I believe that all people and people come to know God in Jesus. I believe that the Cross is universal in application, and not merely the property of Christianity. I believe that the Cross changed everything.
I believe that the coming, living, dying, rising, ascending Christ is the Lord of all things. I believe that the Trinity creates community, all community, however much we sully the vision and the reality.
I believe that Jesus is all truth, religious, scientific, social, political, communal.

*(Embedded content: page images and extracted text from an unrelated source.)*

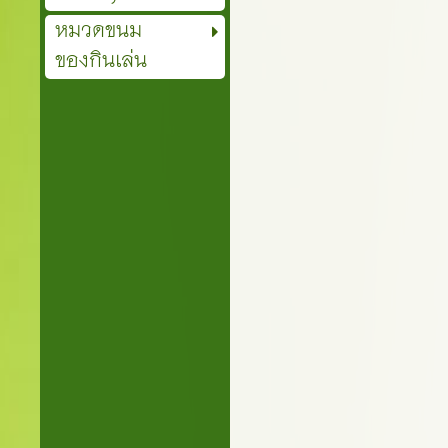
หมวดขนม
ของกินเล่น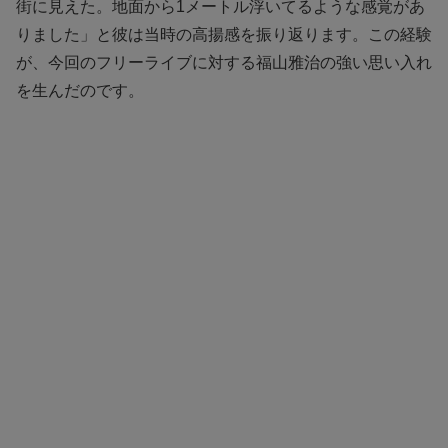
街に見えた。地面から1メートル浮いてるような感覚があ
りました」と彼は当時の高揚感を振り返ります。この経験
が、今回のフリーライブに対する福山雅治の強い思い入れ
を生んだのです。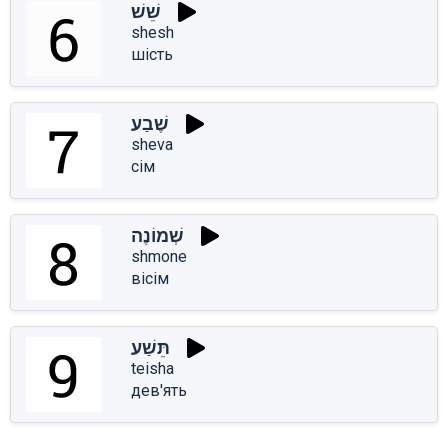
שֵׁשׁ
shesh
шість
שֶׁבַע
sheva
сім
שְׁמוֹנֶה
shmone
вісім
תֵּשַׁע
teisha
дев'ять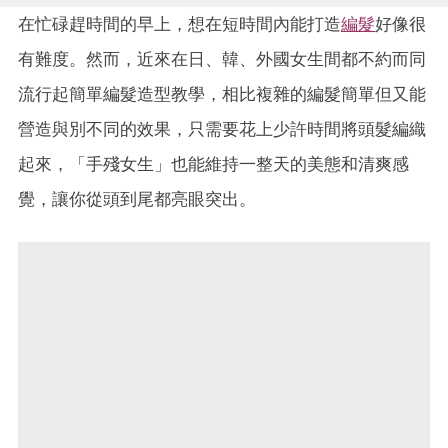
在忙碌趕時間的早上，想在短時間內能打造
編髮
好像很
有難度。然而，近來在日、韓、外國女生間都不約而同
流行起簡單編髮造型教學，相比複雜的編髮簡單但又能
營造與別不同的效果，只需要花上少許時間將頭髮編織
起來，「手殘女生」也能維持一整天的美態和清爽感
覺，讓你從頭到尾都亮眼突出。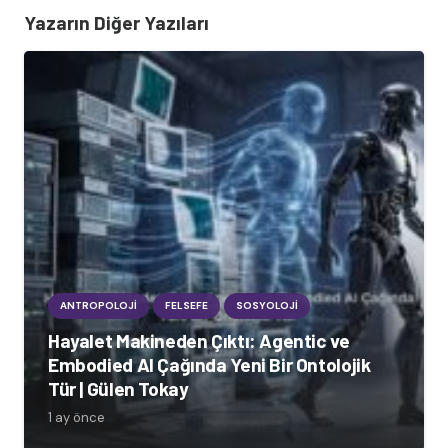
Yazarın Diğer Yazıları
ANTROPOLOJI
FELSEFE
SOSYOLOJI
Hayalet Makineden Çıktı: Agentic ve
Embodied AI Çağında Yeni Bir Ontolojik
Tür | Gülen Tokay
1 ay önce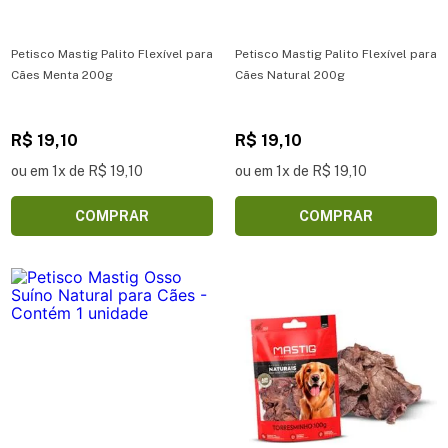
Petisco Mastig Palito Flexível para
Petisco Mastig Palito Flexível para
Cães Menta 200g
Cães Natural 200g
R$ 19,10
R$ 19,10
ou em 1x de R$ 19,10
ou em 1x de R$ 19,10
COMPRAR
COMPRAR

I believe that it is God’s eternal purpose to return his world, this world, to “pre Fall Eden”.
I believe that God has called together a kingdom of priests to be the present sign, and the continued imperfect agency of that restored Eden.

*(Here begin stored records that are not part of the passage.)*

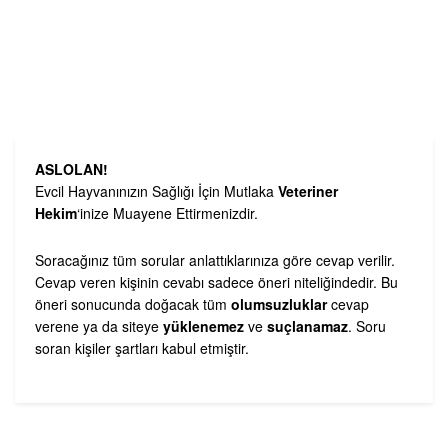
ASLOLAN!
Evcil Hayvanınızın Sağlığı İçin Mutlaka
Veteriner
Hekim
‘inize Muayene Ettirmenizdir.
Soracağınız tüm sorular anlattıklarınıza göre cevap verilir.
Cevap veren kişinin cevabı sadece öneri niteliğindedir. Bu
öneri sonucunda doğacak tüm
olumsuzluklar
cevap
verene ya da siteye
yüklenemez
ve
suçlanamaz
. Soru
soran kişiler şartları kabul etmiştir.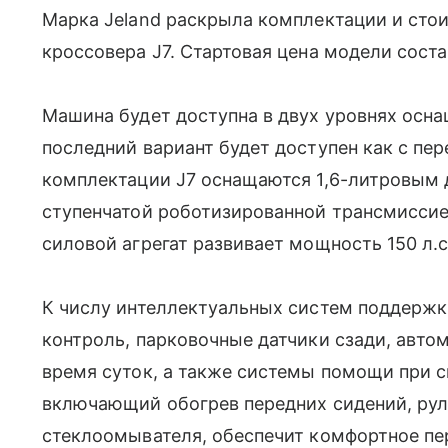
Марка Jeland раскрыла комплектации и стои
кроссовера J7. Стартовая цена модели соста
Машина будет доступна в двух уровнях осна
последний вариант будет доступен как с пер
комплектации J7 оснащаются 1,6-литровым 
ступенчатой роботизированной трансмиссие
силовой агрегат развивает мощность 150 л.с.
К числу интеллектуальных систем поддержк
контроль, парковочные датчики сзади, авто
время суток, а также системы помощи при сп
включающий обогрев передних сидений, руля
стеклоомывателя, обеспечит комфортное пе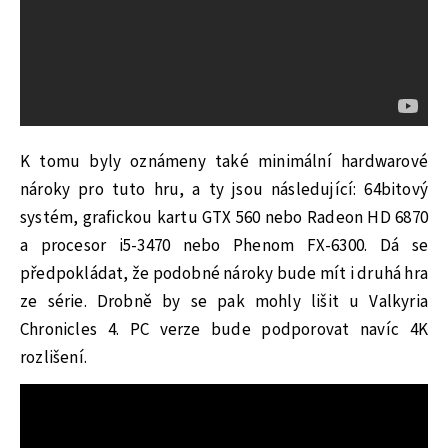
K tomu byly oznámeny také minimální hardwarové
nároky pro tuto hru, a ty jsou následující: 64bitový
systém, grafickou kartu GTX 560 nebo Radeon HD 6870
a procesor i5-3470 nebo Phenom FX-6300. Dá se
předpokládat, že podobné nároky bude mít i druhá hra
ze série. Drobně by se pak mohly lišit u Valkyria
Chronicles 4. PC verze bude podporovat navíc 4K
rozlišení.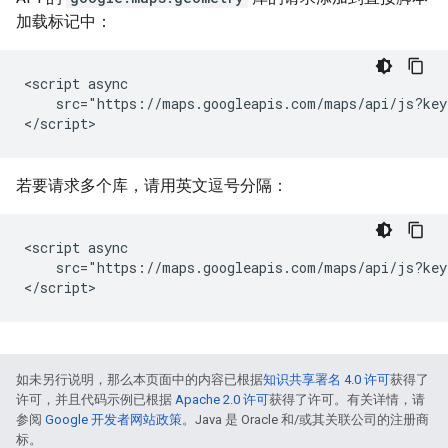
加载标记中：
<script async

    src="https://maps.googleapis.com/maps/api/js?key
</script>
若要请求多个库，请用英文逗号分隔：
<script async

    src="https://maps.googleapis.com/maps/api/js?key
</script>
如未另行说明，那么本页面中的内容已根据
知识共享署名 4.0 许可
获得了
许可，并且代码示例已根据
Apache 2.0 许可
获得了许可。有关详情，请
参阅
Google 开发者网站政策
。Java 是 Oracle 和/或其关联公司的注册商
标。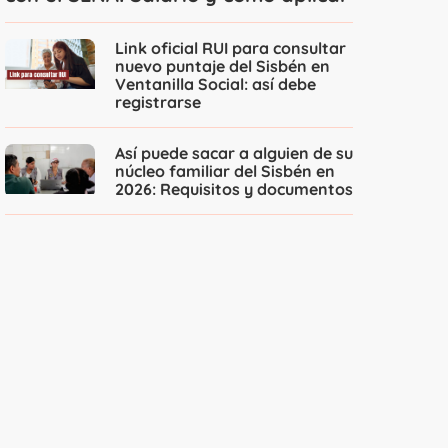
Link oficial RUI para consultar
nuevo puntaje del Sisbén en
Ventanilla Social: así debe
registrarse
Así puede sacar a alguien de su
núcleo familiar del Sisbén en
2026: Requisitos y documentos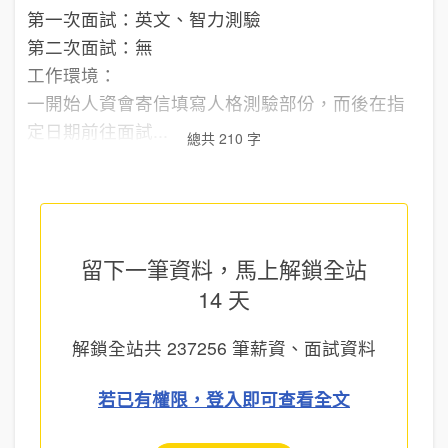
第一次面試：英文、智力測驗
第二次面試：無
工作環境：
一開始人資會寄信填寫人格測驗部份，而後在指
定日期前往面試...
總共 210 字
留下一筆資料，馬上
解鎖全站
14 天
解鎖全站共
237256
筆薪資、面試資料
若已有權限，登入即可查看全文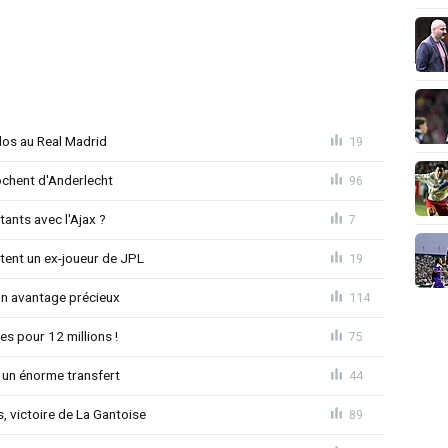
dos au Real Madrid
19
chent d'Anderlecht
96
tants avec l'Ajax ?
7
tent un ex-joueur de JPL
19
un avantage précieux
114
es pour 12 millions !
75
 un énorme transfert
44
, victoire de La Gantoise
89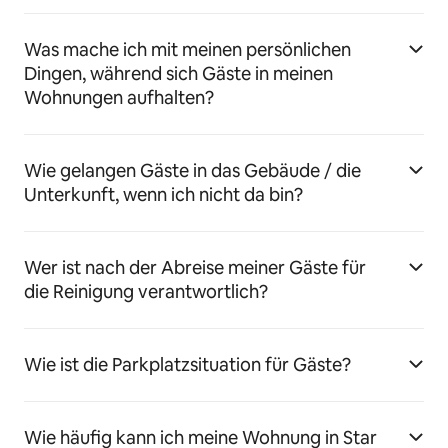
Was mache ich mit meinen persönlichen
Dingen, während sich Gäste in meinen
Wohnungen aufhalten?
Wie gelangen Gäste in das Gebäude / die
Unterkunft, wenn ich nicht da bin?
Wer ist nach der Abreise meiner Gäste für
die Reinigung verantwortlich?
Wie ist die Parkplatzsituation für Gäste?
Wie häufig kann ich meine Wohnung in Star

I believe that it is in Baptism that this Royal Priesthood, Holy Nation is peopled, sanctified, set aside and called in power.
I believe that the mission of this people is holistic. It embraces most, but not all of the “liberal” goals, but perhaps marvels at the liberal naiveté in leaving out the manifest capacity of people to be evil, grasping, self-serving and plain bad. (I was reading the new PB website and thought perhaps its mission statement should be “A Post-Millenialist Gospel for a Post Modern World.”
BUT I believe that this distinct calling and mission is the oppos
ite of elitism. For the power of Jesus is not in his advancing his own authority, power, prestige or even in a sense uniqueness. The power of Jesus is in weakness, self-sacrifice, slavery-that IS what servant means – and death, the abandonment of all. It is in this manner alone that all things are made new.
The Church’s mission is to approach all people, everywhere, telling them the Good News, witnessing the Good News, offering the Good News, in humility, as St. Paul himself did in Athens. We are to offer Baptism as God calls to himself his priestly body, who are to serve the rest of the world, and mediate God to the rest of the world We are to do this as offering Jesus in his humility to all religions and ideals, sharing and recognizing their visions of truth, as we apprehend the path, the truth, the life in their words and lives. Indeed it is Christ in his Church which offers this, humbly whether to people of other faiths, or to people of no faith, or occasional faith. Who God embraces in his saving love is known only to God. It’s none of our business. That’s what Jesus said.
No Christianity is not just a cultural, Western religion. It didn’t start that way. We were in India and Iraq a thousand years before we were in America. There isn’t always a common thread in all religions, or all philosophies or ideas. Some religions and this has been true of Christianity, have had and practiced monstrous evil and not always without textual encouragement. Mrs. Besant call home. Jesus is the Word made flesh. But we don’t own Jesus and certainly our own collective or personal “take” on Christianity doesn’t own Jesus.
Does such a belief lead to indifferentism? I believe it gives us freedom to explore the more deeply our faith in all its aspects, to become more passionately who we are and whom we serve. It gives us something extraordinary to offer.
Are we the heirs of those mutton chopped bankers and their, often more holy, crinolined wives? Certainly not. We are educated, progressive, right minded, justice seekers and not as others are, oppressors, bigots, narrow-minded moralists. And so we stand in the Temple.